A number of programs across the country -- in Richmond, Atlanta, Philadelphia, Michigan, Tampa, and Hillsborough County, Fla., -- have been struck down by the courts. And in California, voters endorsed a measure that reduced the level of set-asides, halving the goal of 20 percent to 10 percent for minority contractors.
In 2000, the program for Cook County (which includes Chicago but is a separate entity) was ruled unconstitutional because it did not gather the necessary evidence to show that discrimination existed and that the program was needed. That suit also was brought by the Builders Association of Greater Chicago. Still, Moran said he thought the city had to do something to ensure participation among minority- and women-owned businesses. "The city has a compelling interest in not having its construction projects slip back to near-monopoly domination by white male firms," he wrote.
At trial, the city presented witnesses who cited numerous examples indicating that the level of minority- or women-owned participation in construction projects dropped off sharply once a set-aside program was eliminated, said Jennifer Hoyle, spokeswoman for the city's Law Department.
When Atlanta's program was invalidated in 1989, minority participation dropped from 35 percent to 14 percent. In Philadelphia, which lost its program the following year, minority participation on projects dropped off by 97 percent in the first month, Hoyle said, citing the testimony.

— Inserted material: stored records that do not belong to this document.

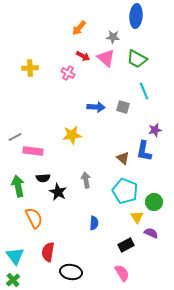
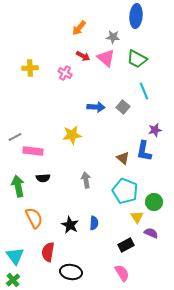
pink cross: moved 3 px left
gray square: rotated 24 degrees clockwise
black star: moved 12 px right, 33 px down
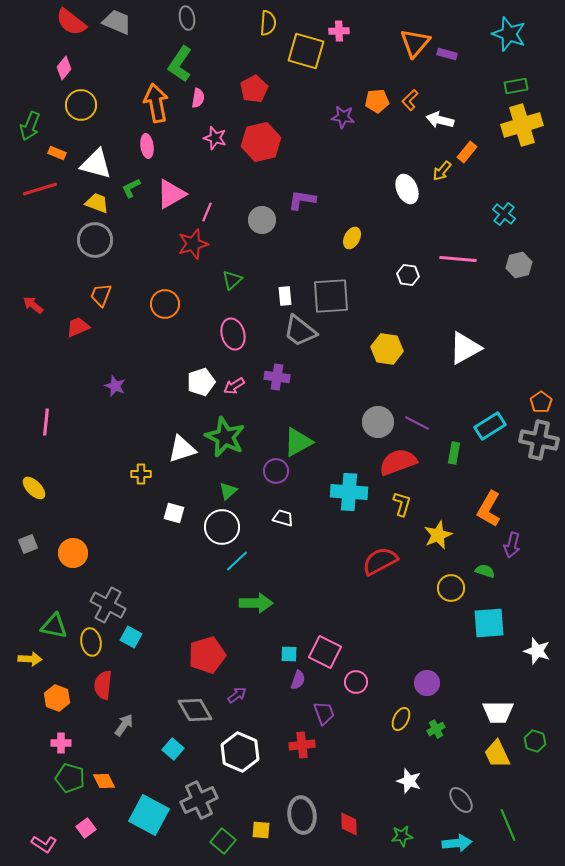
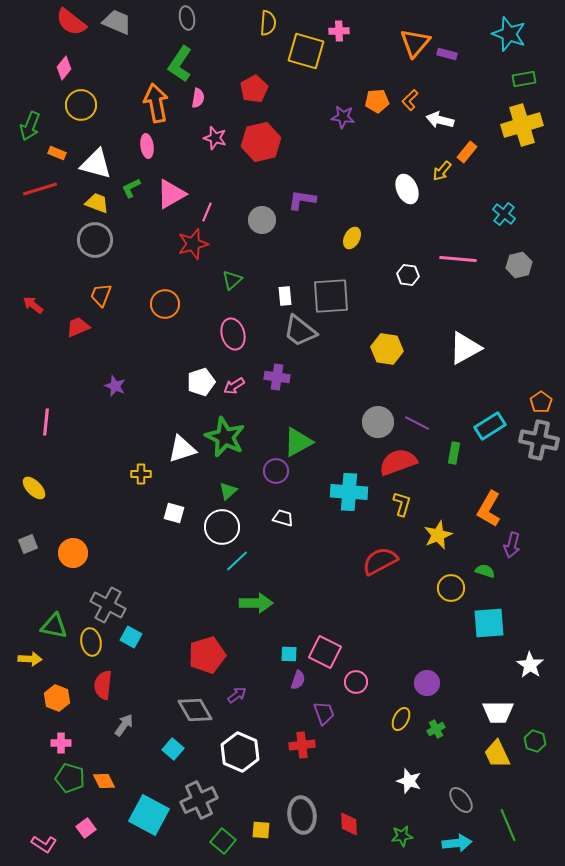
green rectangle at (516, 86): moved 8 px right, 7 px up
white star at (537, 651): moved 7 px left, 14 px down; rotated 16 degrees clockwise
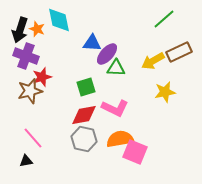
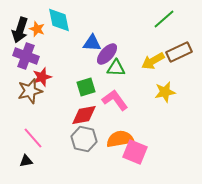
pink L-shape: moved 8 px up; rotated 152 degrees counterclockwise
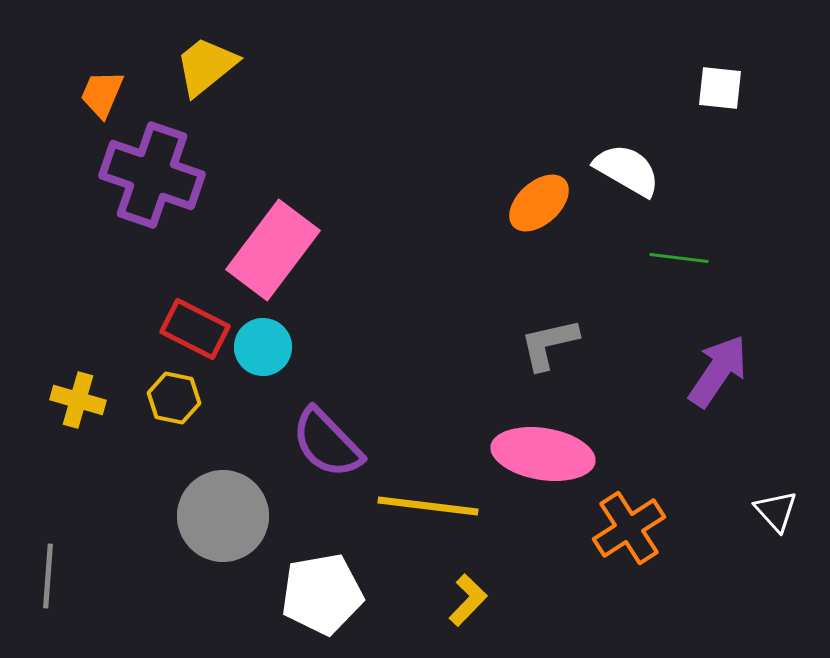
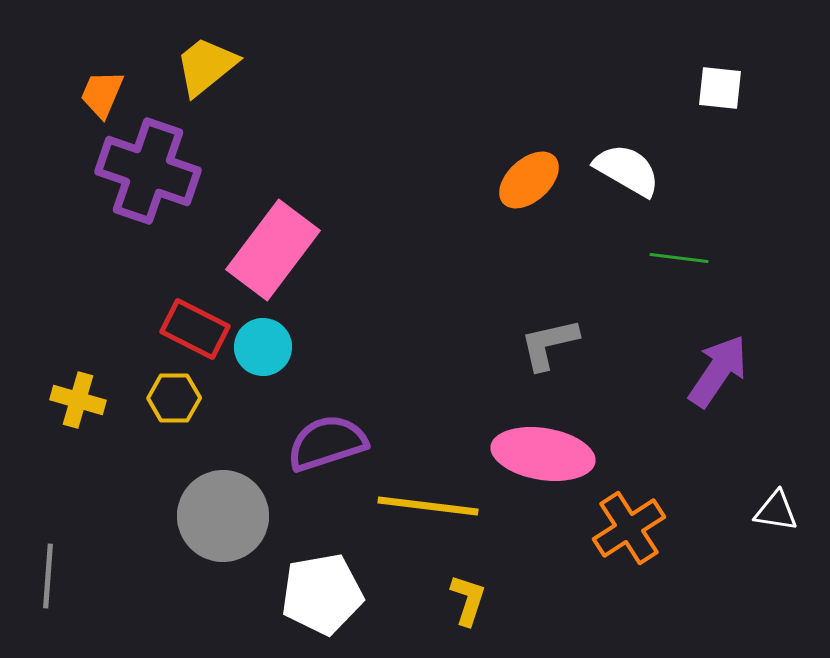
purple cross: moved 4 px left, 4 px up
orange ellipse: moved 10 px left, 23 px up
yellow hexagon: rotated 12 degrees counterclockwise
purple semicircle: rotated 116 degrees clockwise
white triangle: rotated 39 degrees counterclockwise
yellow L-shape: rotated 26 degrees counterclockwise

Similar drops were seen in Hillsborough County, Fla., and in Tampa, while in Michigan, minorities were virtually shut out of highway projects within six months of the courts striking down a set-aside program.
The Rainbow/PUSH Coalition, founded by the Rev. Jesse Jackson, said it is pleased the judge did not strike down the entire law.
"So often, these qualified individuals are not even invited to the table to prove they are capable because historically, they have been systematically excluded from the process," said a spokeswoman for the group, Keiana Peyton-Barrett. She added that the group is not an advocate for quotas but thinks some sort of set-aside program is needed to even the playing field for minorities and women.